One thing seems clear: love comes and goes, but the floor… ahh, the floor, she is always there. Lie with her, cover her, walk on her, she’ll always support you. But she hides her true feelings until you’re old and brittle. Then she breaks your hip.
The thing is, I had this dream about titanic, red-eyed, space-faring beasts with glass-encased passengers on their backs. During the meeting later that day at work, the grown-ups were talking about revenue or something (talk about wasting time) and I thought, “I cannot speak of this revenue. Giant beasts are – even now – hurtling through space!” The only thing that might have given me away was my wild-eyed stare. Oh, and the small pieces of paper that lay scatterred on the table before me. Okay, and the high-pitched noise I was making way back in my throat. But those things had nothing to do with the dream – I’m just not good at meetings.
I had an entrepreneurial episode during my holiday inspired by a high brain fever. I decided to come up with a way to meet the demands of the dead body parts market. Now this may seem somewhat grim at first glance, but with an eye on the saccharine brand of rustic charm peddled by such personalities as the impressively banal Martha Stewart, I may be able to spin this into something desirable to even the most apprehensive of rubes. Namely, a chain of quaint shops I’d like to call “Necrobilia.”

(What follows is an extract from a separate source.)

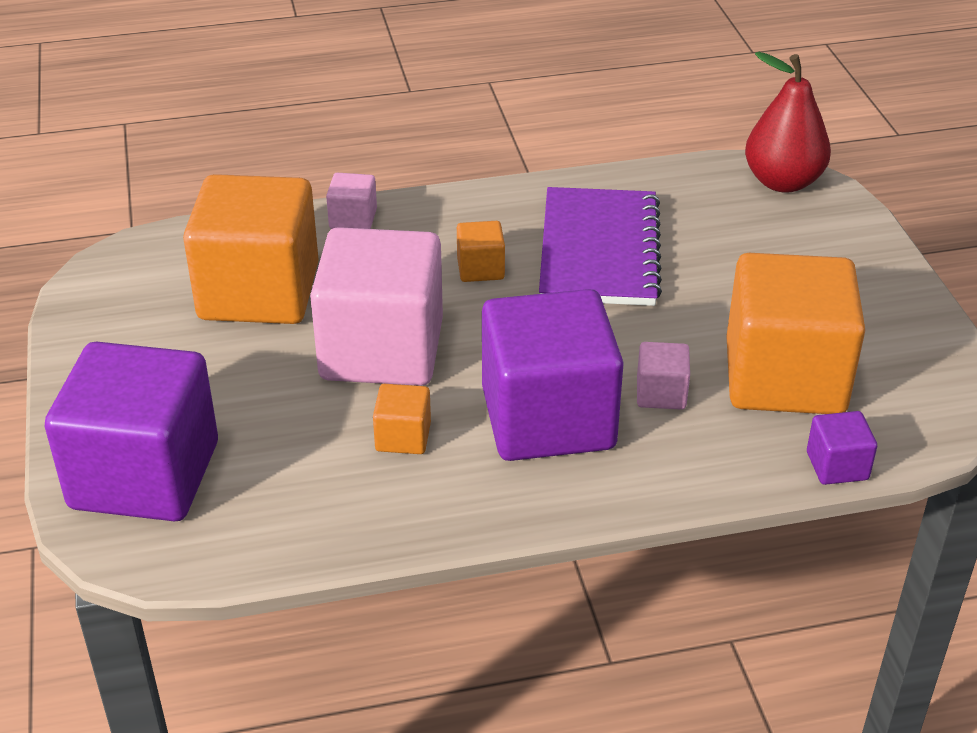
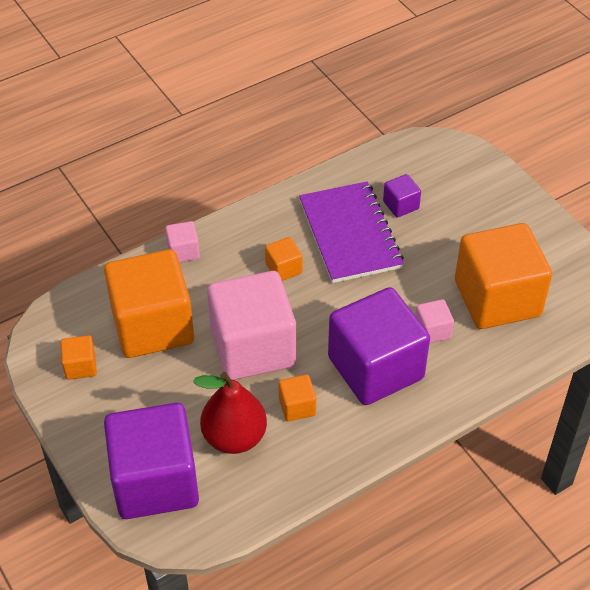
camera: 20 degrees left, 10 degrees up
(134, 314) = (80, 366): none -> orange cube
(782, 182) = (437, 150): red pear -> red pear (234, 437)
(837, 466) = (549, 352): purple cube -> purple cube (401, 205)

I would position these as forward-thinking repositories (or mausoleums) of showy domestic trifles, mostly made up of bits of polished, arranged or otherwise garnished biomass. To be sure, the consideration of these items as additions to one’s interior design (or costume jewelry) would require that one think “outside the box”–a point I would illustrate with festive coffins. As well, highlighted selections would be arranged daily at displays called “Remains of the Day.”